Equilíbrio, reação e sentença final: Benfica nas meias-finais depois de bater o Leões de Porto Salvo.



O SL Benfica venceu o CR Leões Porto Salvo por 6-3 e garantiu presença nas meias-finais, num encontro equilibrado durante largos períodos, mas decidido pela maior eficácia encarnada, sobretudo nos momentos finais da partida.

Num duelo entre duas equipas do principal escalão, esperava-se equilíbrio — e foi exatamente isso que o jogo ofereceu durante grande parte do tempo. O Benfica entrou melhor, com mais critério na circulação e maior capacidade para ligar jogo, enquanto o Leões Porto Salvo procurava responder através da intensidade e da exploração dos momentos de transição.

A primeira grande diferença surgiu aos 12 minutos, numa excelente jogada coletiva da formação encarnada. Após reposição lateral, a bola circulou por Léo Gugiel e Jacaré, chegou a Carlinhos na ala direita e acabou em Afonso Jesus, que teve tempo para enquadrar e rematar para o 1-0.

O golo premiava a melhor organização ofensiva do Benfica, mas o Leões respondeu com personalidade. Aos 16 minutos, Isaías fez o 1-1, aparecendo solto ao segundo poste após reposição lateral de Rúben Teixeira, num lance em que a defensiva encarnada perdeu referências.

Até ao intervalo, o jogo manteve-se equilibrado, com o Benfica a ter mais bola, mas o Leões sempre perigoso nas aproximações à área. O 1-1 ao descanso deixava tudo em aberto.

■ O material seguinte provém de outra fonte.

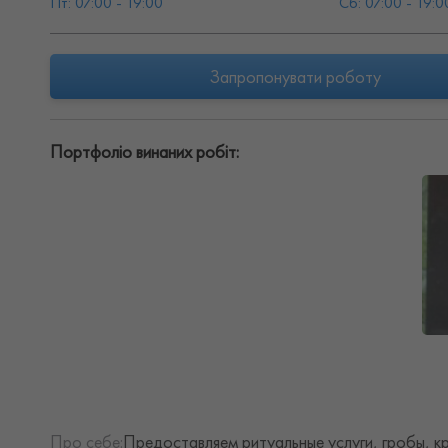
Пт: 07:00 - 19:00
Сб: 07:00 - 19:0
Запропонувати роботу
Портфоліо винаних робіт:
Про себе:
Предоставляем ритуальные услуги, гробы, кр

A segunda parte começou com impacto imediato. Logo aos 21 minutos, Afonso Jesus fez o 1-2, desviando um remate de Léo Gugiel já dentro da área e recolocando o Benfica na frente.

O golo trouxe confiança à equipa de Cassiano Klein, que passou a controlar melhor o jogo e a explorar com maior eficácia os espaços concedidos pelo adversário. Aos 28 minutos, Arthur fez o 1-3, surgindo ao segundo poste após remate cruzado de André Coelho, num lance que voltou a expor dificuldades defensivas do Leões na proteção da zona interior.

O Benfica estava por cima e continuou a ameaçar. André Coelho ainda atirou à barra, antes de, aos 30 minutos, Léo Gugiel fazer o 1-4, subindo no terreno e rematando rasteiro da zona dos dez metros, ampliando a vantagem encarnada.

Parecia um momento de controlo total, mas o jogo voltou a mudar.

Aos 31 minutos, Anderson Fortes aproveitou um erro de Léo Gugiel e fez o 2-4, devolvendo o Leões à discussão. E pouco depois, Andriy Dzyalo assinou um grande golo para o 3-4, num remate de meia-volta após reposição lateral, relançando por completo a incerteza no resultado.

O jogo entrou então na sua fase mais intensa e imprevisível. O Leões acreditava, o pavilhão empurrava, e o Benfica sentia a pressão.

A resposta dos homens de Cláudio Moreira foi clara: apostaram no 5x4 aos 36 minutos, com Hiroshi como guarda-redes avançado, procurando chegar ao empate. O risco aumentou, os espaços também, e o jogo ficou partido.

Mas foi nesse cenário que o Benfica mostrou maturidade competitiva.

Aos 39 minutos, já dentro do último minuto, Afonso Jesus recuperou a bola e fez o 3-5, aproveitando a baliza deserta. Logo a seguir, Lúcio fechou o resultado em 3-6, também com a baliza desprotegida, sentenciando definitivamente a eliminatória.

Foi um triunfo justo, ainda que construído com momentos de sofrimento, por parte do Benfica, que revelou maior eficácia ofensiva e melhor capacidade para gerir os momentos decisivos do encontro. A equipa de Cassiano Klein foi mais forte quando o jogo abriu, soube explorar o risco adversário e teve em Afonso Jesus uma peça determinante.

Já o Leões Porto Salvo, apesar da excelente reação na segunda parte e da forma como conseguiu reentrar na discussão depois do 1-4, acabou por pagar caro erros defensivos e o risco assumido no 5x4, que abriu espaço para o adversário decidir o jogo.

A figura da partida foi Afonso Jesus, autor de três golos, decisivo nos momentos-chave e determinante no desfecho de um jogo que esteve em aberto até aos instantes finais.